A non-invasive brain stimulation technique suppresses the urge to binge eat and reduces the severity of other common symptoms in people with bulimia, according to new research conducted at King’s College London (KCL).
Bulimia is an eating disorder characterized by frequent bouts of binge-eating followed by attempts to counteract the increased food intake via self-induced vomiting, extreme dieting, intense exercise, or the misuse of different medicines.
Experts think the treatment works by boosting an individual’s brain power, helping them better control compulsive behaviour.
Researcher Maria Kekic, from the Institute of Psychiatry, Psychology & Neuroscience at KCL said: “Our study suggests that a non-invasive brain stimulation technique suppresses the urge to binge eat and reduces the severity of other common symptoms in people with bulimia nervosa, at least temporarily.”
The treatment, known as transcranial direct current stimulation (tDCS), electrically stimulates specific parts of the brain.
Evidence shows that bulimia is associated with altered functioning in certain brain pathways, such as those underlying self-control processes.

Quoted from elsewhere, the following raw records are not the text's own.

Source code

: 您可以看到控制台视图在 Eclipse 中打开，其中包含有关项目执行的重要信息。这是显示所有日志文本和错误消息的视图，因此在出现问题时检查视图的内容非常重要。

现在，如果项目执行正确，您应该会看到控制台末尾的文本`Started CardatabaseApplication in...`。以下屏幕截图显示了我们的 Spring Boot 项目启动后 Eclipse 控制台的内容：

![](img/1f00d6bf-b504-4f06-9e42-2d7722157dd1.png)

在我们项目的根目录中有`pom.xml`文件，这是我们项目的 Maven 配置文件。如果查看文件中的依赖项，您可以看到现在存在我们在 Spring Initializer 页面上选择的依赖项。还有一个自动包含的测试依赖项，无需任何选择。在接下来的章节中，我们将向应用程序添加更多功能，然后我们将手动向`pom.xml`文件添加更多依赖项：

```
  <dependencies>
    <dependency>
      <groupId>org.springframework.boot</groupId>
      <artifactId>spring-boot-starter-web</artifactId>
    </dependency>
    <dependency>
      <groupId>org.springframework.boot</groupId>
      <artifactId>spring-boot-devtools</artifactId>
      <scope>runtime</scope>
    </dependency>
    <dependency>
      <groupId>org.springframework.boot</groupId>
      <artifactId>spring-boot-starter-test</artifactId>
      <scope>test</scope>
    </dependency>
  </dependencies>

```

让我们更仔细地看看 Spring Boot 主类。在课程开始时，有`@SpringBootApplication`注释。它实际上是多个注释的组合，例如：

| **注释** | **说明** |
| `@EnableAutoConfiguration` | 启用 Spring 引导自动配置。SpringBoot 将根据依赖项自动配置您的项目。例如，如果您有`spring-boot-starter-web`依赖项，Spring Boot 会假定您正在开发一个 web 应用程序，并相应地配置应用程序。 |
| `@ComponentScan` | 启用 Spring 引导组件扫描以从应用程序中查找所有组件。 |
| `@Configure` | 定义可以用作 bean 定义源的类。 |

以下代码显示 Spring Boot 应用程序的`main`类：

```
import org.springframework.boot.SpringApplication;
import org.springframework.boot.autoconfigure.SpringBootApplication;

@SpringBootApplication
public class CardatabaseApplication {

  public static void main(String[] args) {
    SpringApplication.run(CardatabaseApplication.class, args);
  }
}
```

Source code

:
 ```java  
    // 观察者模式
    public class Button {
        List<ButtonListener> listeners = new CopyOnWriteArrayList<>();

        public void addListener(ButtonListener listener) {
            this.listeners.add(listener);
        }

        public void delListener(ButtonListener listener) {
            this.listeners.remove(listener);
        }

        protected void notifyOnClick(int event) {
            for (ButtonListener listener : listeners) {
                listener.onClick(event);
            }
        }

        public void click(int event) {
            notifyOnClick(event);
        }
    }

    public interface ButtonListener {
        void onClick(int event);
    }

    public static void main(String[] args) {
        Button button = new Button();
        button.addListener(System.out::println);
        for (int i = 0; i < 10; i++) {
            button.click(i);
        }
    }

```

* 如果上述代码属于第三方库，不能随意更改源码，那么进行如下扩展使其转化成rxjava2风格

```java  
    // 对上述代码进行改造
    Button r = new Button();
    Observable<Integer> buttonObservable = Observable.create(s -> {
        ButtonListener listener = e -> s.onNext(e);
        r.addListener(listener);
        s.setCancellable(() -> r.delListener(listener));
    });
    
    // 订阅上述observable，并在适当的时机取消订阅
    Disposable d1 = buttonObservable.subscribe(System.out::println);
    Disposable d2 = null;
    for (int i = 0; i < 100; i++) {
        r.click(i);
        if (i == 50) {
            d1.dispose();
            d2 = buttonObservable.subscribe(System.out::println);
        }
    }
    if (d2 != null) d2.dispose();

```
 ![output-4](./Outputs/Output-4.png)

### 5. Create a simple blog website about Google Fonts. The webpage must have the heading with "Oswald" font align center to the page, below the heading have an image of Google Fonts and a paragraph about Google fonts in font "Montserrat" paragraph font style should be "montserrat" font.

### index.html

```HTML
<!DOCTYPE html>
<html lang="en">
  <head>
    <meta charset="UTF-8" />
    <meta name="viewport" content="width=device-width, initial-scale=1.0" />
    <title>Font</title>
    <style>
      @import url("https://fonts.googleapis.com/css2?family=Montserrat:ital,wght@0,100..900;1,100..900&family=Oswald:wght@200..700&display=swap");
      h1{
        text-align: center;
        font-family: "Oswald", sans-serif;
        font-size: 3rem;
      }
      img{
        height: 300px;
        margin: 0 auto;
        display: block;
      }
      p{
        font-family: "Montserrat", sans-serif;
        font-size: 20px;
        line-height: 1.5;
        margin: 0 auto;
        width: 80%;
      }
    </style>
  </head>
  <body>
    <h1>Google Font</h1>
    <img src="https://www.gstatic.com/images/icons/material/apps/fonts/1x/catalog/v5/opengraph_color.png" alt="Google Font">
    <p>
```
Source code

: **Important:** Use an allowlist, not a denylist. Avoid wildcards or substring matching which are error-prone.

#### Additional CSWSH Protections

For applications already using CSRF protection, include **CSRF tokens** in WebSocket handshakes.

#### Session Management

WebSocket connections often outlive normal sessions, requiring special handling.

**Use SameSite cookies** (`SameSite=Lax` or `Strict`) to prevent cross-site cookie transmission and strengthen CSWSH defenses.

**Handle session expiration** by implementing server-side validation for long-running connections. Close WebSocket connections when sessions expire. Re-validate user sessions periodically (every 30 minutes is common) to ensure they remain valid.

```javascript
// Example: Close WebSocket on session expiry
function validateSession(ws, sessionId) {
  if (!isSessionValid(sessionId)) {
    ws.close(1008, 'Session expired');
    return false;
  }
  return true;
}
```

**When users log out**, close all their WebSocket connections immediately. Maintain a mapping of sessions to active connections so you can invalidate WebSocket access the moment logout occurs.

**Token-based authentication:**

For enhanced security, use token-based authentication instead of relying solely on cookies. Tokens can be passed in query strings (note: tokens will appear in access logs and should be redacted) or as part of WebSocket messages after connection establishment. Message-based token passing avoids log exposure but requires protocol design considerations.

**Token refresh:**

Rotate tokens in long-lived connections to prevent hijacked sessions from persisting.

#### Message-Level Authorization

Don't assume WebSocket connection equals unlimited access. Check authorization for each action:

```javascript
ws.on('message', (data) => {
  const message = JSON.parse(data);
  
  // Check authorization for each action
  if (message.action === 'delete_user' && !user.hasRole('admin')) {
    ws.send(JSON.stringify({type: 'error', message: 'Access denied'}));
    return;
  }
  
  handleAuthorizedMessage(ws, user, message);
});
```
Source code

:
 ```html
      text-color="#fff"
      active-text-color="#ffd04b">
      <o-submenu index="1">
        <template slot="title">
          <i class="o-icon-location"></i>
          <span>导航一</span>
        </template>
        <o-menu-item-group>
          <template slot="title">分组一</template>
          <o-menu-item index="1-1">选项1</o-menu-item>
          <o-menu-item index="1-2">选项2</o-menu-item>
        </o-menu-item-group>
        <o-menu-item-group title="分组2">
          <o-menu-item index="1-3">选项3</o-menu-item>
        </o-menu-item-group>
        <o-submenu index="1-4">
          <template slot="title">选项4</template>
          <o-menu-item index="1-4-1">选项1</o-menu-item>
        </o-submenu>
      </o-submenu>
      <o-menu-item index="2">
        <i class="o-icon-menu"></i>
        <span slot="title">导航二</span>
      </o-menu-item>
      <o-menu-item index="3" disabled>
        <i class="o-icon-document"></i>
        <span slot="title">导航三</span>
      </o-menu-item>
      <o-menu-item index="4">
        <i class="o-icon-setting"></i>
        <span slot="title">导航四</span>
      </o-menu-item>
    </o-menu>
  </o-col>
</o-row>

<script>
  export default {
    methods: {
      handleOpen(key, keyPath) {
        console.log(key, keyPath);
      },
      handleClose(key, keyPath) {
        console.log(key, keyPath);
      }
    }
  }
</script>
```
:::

It may be possible to normalize these pathways using modern neuroscience technologies like tDCS.
Professor Ulrike Schmidt, senior author of the study, also from the Institute of Psychiatry said: ‘The advantage of tDCS is that it’s much less expensive and more portable than other brain stimulation techniques, which raises the prospect of one day offering treatment that could be self-delivered at home by patients with bulimia. ‘
‘This could either be as an addition to talking therapies such as cognitive behavioural therapy (CBT) to improve outcomes, or as a stand-alone alternative approach.’
The findings are published in the online journal PLOS ONE.